Burma ends direct media censorship in latest reform

Burma yesterday abolished direct media censorship, the latest dramatic reform by its quasi-civilian regime, but journalists face other formidable restrictions including a ban on private daily newspapers and a pervasive culture of self-censorship.

Under the new rules, journalists no longer have to submit reports to state censors before publication, ending a practice strictly enforced during nearly half a century of military rule that ended in March last year.

“This is a step in the right direction and a good approach, but questions of press freedom will remain,” said Aung Thu Nyein, a senior associate at the Vahu Development Institute, a Thailand-based think tank.

“We can expect the government to still try to assert some control, probably using national security to keep the media in check.”

Previously, every song, book, cartoon, news report, and planned piece of art required approval by teams of censors rooting out political messages and criticisms of one of Asia’s most repressive governments.

Changes have gathered steam since June last year when the ministry of information decided to allow about half of Burma’s privately run weekly journals and monthly magazines to publish without submitting page proofs to a censorship board in advance.

Restrictions were yesterday lifted on the remaining 80 political and six religious journals, said Tint Swe, head of the press censorship board at the ministry of information.

Over the past year, Burma has introduced the most sweeping reforms in the former British colony since a 1962 military coup. A semi-civilian government, stacked with former generals, has allowed elections, eased rules on protests, and freed dissidents among other changes.
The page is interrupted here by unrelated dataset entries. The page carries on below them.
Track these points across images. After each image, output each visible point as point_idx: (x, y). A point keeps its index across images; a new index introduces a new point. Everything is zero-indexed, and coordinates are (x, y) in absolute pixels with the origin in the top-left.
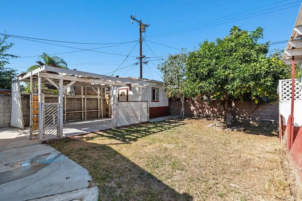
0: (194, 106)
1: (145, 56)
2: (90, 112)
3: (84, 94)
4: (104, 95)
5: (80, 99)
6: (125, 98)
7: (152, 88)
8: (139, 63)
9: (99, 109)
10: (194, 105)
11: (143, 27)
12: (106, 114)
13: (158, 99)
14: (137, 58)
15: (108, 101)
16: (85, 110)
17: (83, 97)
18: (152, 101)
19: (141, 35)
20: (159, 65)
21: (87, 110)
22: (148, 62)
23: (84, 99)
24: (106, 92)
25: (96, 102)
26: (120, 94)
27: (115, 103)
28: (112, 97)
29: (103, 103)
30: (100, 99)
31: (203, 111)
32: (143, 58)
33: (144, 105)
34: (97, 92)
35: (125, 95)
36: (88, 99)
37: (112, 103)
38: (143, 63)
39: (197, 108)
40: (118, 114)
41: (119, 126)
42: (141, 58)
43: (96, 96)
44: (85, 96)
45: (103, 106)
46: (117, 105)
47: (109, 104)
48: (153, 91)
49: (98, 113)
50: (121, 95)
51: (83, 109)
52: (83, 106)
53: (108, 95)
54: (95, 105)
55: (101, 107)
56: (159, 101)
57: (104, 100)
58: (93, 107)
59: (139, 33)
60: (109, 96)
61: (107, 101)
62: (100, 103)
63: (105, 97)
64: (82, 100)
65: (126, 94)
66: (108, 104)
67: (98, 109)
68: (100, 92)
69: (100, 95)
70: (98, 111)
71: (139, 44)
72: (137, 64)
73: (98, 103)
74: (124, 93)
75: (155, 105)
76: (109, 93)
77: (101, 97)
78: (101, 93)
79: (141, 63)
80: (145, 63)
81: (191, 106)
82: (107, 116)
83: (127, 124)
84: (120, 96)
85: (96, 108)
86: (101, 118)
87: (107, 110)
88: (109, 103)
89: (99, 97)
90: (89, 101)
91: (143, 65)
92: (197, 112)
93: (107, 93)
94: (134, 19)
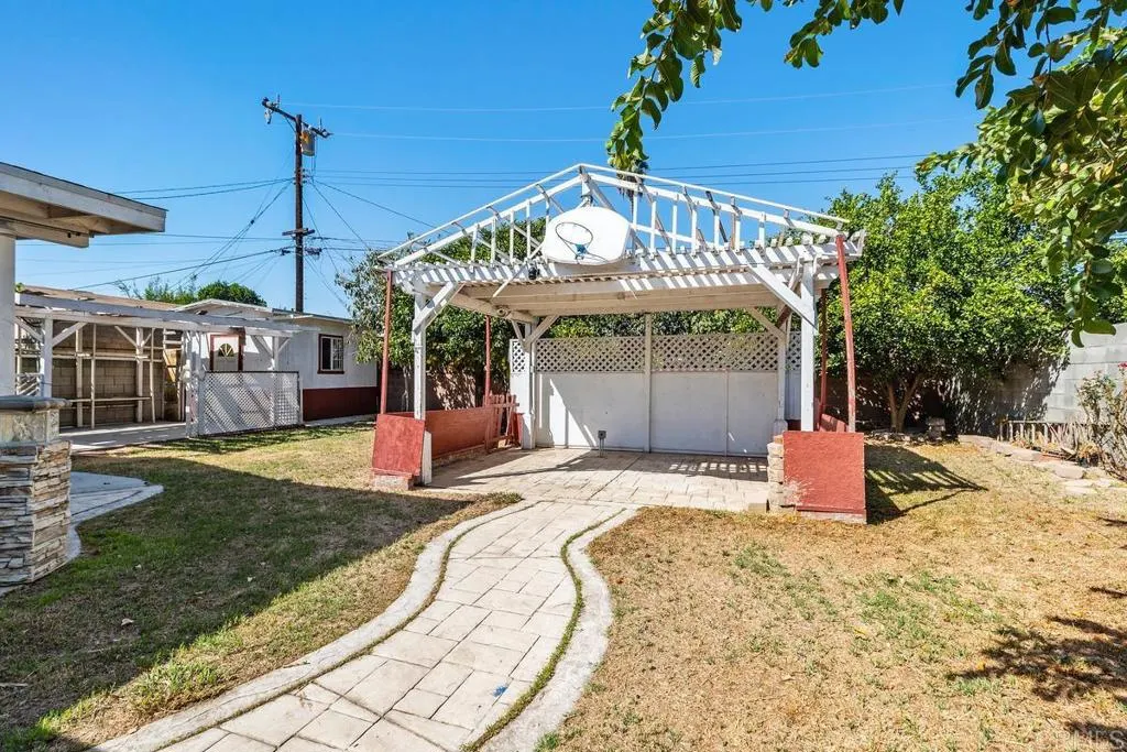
0: (443, 386)
1: (313, 231)
2: (105, 403)
3: (86, 348)
4: (161, 351)
5: (73, 363)
6: (233, 361)
7: (320, 335)
8: (294, 249)
9: (141, 394)
10: (445, 384)
11: (305, 140)
12: (166, 411)
13: (339, 364)
14: (284, 234)
15: (174, 369)
16: (90, 397)
17: (81, 355)
18: (319, 372)
19: (299, 163)
20: (338, 276)
21: (96, 397)
22: (321, 250)
23: (86, 363)
24: (165, 341)
25: (129, 371)
26: (216, 349)
27: (197, 376)
28: (188, 362)
29: (154, 376)
30: (146, 364)
31: (464, 398)
32: (305, 234)
33: (288, 382)
34: (131, 340)
35: (231, 354)
36: (100, 363)
37: (188, 375)
38: (305, 253)
39: (451, 392)
40: (204, 402)
41: (207, 432)
42: (299, 236)
43: (128, 355)
44: (92, 355)
45: (155, 384)
46: (202, 380)
47: (177, 380)
48: (325, 345)
49: (136, 406)
50: (221, 353)
51: (80, 394)
52: (80, 384)
53: (173, 351)
54: (127, 381)
55: (149, 389)
56: (343, 373)
57: (161, 368)
58: (119, 389)
59: (294, 157)
60: (178, 355)
61: (172, 372)
62: (146, 376)
63: (161, 358)
64: (79, 365)
65: (236, 351)
66: (173, 378)
67: (135, 394)
68: (143, 343)
69: (146, 351)
70: (135, 402)
71: (293, 188)
72: (284, 252)
73: (135, 377)
74: (229, 347)
75: (330, 382)
76: (179, 346)
77: (150, 357)
78: (148, 344)
79: (299, 250)
80: (312, 252)
81: (437, 386)
82: (170, 416)
83: (234, 429)
84: (216, 355)
85: (128, 389)
86: (147, 420)
87: (171, 397)
88: (177, 375)
89: (140, 357)
90: (103, 369)
91: (307, 259)
92: (450, 401)
93: (169, 346)
94: (274, 109)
Papers have since been testing the boundaries, often putting opposition leader Aung San Suu Kyi on front pages and giving coverage to government critics. Editors say this was unthinkable before the middle of last year.

But while the authorities can no longer count on the same strictly controlled media that was ranked 169th of 179 nations in a global press freedom index by anti-censorship group Reporters Without Borders last year, significant restrictions remain.

Privately run daily newspapers are still not permitted, leaving a monopoly to state-run papers filled with propaganda. It was only last year that they dropped back-page banners attacking Western media for “sowing hatred”.

Asked about the chance of ending a ban on private dailies, Tint Swe said: “We can say it has become closer than before. It could happen after enacting the necessary media law.”

Journalists also said they still feared their reports could fall foul of various laws on the statute book, especially when covering issues deemed sensitive to national security.

Zaw Htike, a senior reporter and secretary of the Burmese Journalists Network, said journalists would now have to take more responsibility for what they wrote. “I believe we also need to promote a code of ethics among journalists.”